• **WHAT THE TASK REQUIRES**:
Your answer should consist of every line in the records that holds "lines".

• **SOURCE RECORDS**:

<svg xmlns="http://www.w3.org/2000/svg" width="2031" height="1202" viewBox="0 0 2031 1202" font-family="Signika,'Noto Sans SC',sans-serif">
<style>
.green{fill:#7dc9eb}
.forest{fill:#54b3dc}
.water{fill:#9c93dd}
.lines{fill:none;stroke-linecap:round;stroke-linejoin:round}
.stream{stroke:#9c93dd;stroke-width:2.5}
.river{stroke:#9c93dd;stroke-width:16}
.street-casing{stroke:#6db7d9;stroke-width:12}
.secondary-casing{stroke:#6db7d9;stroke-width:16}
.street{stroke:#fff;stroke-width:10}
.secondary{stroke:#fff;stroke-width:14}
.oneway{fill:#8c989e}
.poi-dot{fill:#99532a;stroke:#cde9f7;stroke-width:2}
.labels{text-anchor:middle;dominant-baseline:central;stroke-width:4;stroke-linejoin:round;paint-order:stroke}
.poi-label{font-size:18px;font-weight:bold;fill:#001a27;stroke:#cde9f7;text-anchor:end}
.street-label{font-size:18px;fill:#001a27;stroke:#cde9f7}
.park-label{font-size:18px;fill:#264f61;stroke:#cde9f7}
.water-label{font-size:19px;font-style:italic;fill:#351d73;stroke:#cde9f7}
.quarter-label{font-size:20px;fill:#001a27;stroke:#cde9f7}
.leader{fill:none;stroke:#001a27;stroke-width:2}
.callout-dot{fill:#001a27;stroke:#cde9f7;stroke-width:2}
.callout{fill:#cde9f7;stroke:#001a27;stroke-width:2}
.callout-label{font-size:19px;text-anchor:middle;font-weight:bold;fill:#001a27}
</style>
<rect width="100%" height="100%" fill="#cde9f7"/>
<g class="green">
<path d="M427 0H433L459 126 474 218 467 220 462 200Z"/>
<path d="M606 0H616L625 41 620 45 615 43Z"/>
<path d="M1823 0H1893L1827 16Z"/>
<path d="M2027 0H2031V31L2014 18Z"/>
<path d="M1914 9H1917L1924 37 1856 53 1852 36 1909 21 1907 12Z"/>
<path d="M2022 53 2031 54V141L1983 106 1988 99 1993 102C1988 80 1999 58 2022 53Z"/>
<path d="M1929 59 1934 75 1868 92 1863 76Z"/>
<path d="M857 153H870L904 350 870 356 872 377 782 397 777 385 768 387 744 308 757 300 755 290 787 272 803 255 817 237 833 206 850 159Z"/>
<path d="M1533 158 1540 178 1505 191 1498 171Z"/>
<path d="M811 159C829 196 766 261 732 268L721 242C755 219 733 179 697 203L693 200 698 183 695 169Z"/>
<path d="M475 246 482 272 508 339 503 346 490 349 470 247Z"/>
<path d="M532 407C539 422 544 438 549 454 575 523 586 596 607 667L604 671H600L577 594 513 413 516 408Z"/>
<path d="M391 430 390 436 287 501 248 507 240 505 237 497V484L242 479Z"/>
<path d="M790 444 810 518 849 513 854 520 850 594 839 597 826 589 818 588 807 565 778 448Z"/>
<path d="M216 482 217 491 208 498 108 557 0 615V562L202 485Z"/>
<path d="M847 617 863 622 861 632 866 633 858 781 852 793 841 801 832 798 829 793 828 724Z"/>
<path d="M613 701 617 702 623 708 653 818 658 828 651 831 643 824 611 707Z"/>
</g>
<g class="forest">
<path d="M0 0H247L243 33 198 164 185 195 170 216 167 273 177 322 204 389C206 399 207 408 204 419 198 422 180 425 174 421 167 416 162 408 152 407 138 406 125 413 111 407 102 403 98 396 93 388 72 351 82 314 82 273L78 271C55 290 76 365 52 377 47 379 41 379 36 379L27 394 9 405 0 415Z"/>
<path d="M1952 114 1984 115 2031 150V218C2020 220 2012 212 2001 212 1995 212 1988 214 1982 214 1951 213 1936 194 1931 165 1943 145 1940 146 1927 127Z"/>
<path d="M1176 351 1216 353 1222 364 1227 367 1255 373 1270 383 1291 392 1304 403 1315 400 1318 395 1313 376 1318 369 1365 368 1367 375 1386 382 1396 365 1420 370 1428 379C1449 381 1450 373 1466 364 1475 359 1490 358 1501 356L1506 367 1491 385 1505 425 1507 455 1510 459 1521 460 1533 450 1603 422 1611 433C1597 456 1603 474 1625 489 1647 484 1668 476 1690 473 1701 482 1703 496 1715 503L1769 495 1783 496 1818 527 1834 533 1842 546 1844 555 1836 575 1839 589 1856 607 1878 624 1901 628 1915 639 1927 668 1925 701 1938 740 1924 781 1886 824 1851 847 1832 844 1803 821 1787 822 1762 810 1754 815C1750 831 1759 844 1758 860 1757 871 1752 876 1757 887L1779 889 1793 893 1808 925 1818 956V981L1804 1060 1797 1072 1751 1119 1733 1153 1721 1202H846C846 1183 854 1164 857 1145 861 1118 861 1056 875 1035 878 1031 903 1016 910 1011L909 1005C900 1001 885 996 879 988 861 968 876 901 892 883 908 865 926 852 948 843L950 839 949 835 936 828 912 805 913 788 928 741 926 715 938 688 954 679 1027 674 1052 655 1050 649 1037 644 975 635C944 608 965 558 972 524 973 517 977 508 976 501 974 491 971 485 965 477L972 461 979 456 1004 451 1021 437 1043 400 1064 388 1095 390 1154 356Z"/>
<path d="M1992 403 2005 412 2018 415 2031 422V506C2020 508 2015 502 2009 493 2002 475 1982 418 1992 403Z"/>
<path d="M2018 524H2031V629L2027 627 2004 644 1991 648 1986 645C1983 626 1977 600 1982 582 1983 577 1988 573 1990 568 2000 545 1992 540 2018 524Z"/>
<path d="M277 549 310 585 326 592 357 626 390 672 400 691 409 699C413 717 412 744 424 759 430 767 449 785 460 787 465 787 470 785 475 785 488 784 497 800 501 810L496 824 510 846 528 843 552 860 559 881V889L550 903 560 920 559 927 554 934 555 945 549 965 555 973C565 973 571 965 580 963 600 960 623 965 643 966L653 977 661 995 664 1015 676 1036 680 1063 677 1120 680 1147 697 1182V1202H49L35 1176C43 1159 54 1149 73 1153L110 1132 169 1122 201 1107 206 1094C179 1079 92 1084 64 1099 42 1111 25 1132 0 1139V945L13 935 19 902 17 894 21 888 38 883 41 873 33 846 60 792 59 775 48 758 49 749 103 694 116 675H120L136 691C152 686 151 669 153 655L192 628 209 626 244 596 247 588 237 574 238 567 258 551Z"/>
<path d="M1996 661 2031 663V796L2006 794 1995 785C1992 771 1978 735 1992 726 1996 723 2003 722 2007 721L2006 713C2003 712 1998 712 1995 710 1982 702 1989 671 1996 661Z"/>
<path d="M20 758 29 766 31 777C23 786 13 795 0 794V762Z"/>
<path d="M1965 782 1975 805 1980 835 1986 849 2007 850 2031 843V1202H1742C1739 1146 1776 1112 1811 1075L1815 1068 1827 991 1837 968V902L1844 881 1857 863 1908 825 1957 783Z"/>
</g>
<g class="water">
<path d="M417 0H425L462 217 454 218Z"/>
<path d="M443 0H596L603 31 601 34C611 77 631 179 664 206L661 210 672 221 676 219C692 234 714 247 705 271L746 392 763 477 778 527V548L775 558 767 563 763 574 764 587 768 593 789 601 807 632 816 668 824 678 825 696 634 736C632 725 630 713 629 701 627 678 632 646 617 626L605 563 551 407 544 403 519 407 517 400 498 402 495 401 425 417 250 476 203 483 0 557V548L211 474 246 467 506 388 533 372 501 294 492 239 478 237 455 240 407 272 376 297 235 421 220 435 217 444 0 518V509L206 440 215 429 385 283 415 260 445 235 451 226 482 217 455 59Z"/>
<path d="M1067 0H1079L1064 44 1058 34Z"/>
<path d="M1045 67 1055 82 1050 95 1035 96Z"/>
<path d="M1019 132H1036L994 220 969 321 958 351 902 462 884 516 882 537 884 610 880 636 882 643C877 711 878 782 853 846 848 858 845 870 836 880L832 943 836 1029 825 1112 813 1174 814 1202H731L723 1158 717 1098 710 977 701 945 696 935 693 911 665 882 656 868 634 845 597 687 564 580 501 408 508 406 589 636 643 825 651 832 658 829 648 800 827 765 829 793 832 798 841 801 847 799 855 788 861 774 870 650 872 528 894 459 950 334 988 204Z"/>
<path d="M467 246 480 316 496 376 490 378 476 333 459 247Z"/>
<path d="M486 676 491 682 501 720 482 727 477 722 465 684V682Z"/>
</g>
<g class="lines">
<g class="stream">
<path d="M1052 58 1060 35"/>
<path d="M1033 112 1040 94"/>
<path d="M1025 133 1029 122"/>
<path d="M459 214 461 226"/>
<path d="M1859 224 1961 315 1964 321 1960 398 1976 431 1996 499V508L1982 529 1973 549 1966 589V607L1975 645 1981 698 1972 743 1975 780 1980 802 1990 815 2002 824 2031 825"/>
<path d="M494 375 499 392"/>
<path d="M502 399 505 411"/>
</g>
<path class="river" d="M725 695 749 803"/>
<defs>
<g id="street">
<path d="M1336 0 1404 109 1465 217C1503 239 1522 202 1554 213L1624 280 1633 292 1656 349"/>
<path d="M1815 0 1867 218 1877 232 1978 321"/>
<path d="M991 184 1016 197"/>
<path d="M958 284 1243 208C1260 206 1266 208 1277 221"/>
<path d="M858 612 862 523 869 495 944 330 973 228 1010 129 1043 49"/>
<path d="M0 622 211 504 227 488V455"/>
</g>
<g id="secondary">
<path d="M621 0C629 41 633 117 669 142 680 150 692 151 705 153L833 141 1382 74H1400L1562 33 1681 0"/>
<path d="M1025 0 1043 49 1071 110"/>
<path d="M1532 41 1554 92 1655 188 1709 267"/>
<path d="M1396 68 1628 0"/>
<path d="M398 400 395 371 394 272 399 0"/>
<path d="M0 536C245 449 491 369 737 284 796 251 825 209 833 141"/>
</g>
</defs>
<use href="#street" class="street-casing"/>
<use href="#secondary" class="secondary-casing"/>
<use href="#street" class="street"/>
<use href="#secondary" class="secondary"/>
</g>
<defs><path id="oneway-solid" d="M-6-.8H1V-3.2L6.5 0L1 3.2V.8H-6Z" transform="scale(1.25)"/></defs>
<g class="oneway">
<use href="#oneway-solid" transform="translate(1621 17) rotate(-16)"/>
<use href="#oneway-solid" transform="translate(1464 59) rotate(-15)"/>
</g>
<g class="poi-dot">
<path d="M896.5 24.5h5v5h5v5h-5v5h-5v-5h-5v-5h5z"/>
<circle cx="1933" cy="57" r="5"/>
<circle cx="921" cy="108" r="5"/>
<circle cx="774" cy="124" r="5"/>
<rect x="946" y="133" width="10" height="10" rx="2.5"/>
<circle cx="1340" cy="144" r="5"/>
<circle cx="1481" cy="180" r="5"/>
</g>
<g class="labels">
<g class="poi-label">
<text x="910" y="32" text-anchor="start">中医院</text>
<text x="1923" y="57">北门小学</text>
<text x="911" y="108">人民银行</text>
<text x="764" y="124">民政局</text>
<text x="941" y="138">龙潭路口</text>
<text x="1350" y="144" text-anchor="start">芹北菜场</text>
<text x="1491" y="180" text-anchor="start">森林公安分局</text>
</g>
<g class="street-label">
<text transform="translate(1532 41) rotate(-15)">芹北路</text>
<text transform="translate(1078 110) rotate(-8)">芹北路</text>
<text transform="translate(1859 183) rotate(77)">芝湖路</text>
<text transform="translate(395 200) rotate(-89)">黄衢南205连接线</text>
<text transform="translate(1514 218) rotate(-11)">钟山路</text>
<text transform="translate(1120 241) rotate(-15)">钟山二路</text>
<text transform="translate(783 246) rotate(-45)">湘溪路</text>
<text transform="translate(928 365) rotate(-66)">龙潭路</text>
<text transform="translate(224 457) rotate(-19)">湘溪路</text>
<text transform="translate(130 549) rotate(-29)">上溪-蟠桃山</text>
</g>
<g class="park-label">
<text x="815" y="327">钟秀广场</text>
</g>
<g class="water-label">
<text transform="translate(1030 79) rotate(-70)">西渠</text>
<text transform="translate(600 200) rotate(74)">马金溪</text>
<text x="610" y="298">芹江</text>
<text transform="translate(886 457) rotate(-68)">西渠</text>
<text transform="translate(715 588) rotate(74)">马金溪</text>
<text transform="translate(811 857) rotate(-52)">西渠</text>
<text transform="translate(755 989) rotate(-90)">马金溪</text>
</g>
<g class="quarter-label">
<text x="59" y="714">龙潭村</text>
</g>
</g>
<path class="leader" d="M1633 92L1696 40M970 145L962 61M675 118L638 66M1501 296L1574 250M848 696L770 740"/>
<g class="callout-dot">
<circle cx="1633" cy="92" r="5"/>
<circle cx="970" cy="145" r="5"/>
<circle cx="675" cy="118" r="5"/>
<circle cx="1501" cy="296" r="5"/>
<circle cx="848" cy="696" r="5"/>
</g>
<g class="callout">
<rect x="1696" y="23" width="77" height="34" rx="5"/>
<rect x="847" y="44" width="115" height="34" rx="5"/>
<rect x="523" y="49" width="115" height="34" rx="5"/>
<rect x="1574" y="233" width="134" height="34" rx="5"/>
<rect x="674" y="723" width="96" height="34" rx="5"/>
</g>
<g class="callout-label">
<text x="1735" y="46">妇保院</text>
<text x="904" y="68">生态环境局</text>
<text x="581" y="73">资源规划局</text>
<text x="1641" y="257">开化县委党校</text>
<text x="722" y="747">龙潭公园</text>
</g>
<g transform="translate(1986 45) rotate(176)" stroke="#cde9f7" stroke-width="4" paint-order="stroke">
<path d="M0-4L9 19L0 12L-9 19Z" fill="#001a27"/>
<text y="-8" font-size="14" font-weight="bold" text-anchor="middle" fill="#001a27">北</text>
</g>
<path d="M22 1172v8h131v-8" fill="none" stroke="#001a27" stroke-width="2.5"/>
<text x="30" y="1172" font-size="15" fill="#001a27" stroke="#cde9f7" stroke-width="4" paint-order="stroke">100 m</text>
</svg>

• **RESULT OF THIS EXERCISE**:
.lines{fill:none;stroke-linecap:round;stroke-linejoin:round}
<g class="lines">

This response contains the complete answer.